Dataset entries
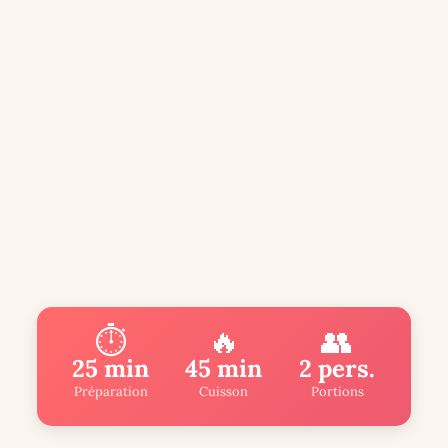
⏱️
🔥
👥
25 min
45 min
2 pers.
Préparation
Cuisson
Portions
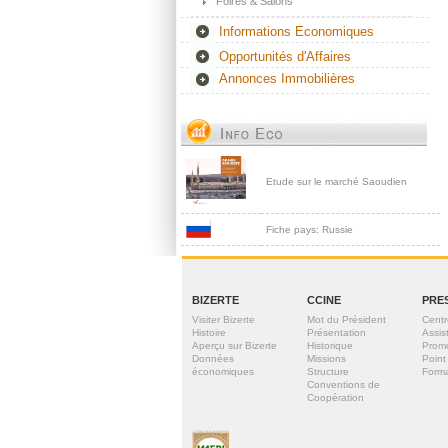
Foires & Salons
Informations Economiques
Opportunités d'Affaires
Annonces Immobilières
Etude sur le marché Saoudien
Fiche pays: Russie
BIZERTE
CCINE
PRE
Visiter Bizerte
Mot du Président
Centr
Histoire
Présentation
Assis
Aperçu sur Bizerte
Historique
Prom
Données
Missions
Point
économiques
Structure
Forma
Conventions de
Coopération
==
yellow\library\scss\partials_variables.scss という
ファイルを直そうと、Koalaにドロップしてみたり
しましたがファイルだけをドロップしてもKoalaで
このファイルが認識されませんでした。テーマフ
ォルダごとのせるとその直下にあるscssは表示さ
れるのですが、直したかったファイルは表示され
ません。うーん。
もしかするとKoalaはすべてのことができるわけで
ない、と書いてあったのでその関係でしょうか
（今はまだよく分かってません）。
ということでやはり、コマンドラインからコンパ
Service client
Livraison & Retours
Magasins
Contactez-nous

What you will do: Repeat the entries above verbatim, but only from the line that has "ない、と書いてあったのでその関係でしょうか" down to the line that has "Contactez-nous", inclusive.

Response to the exercise:
ない、と書いてあったのでその関係でしょうか
（今はまだよく分かってません）。
ということでやはり、コマンドラインからコンパ
Service client
Livraison & Retours
Magasins
Contactez-nous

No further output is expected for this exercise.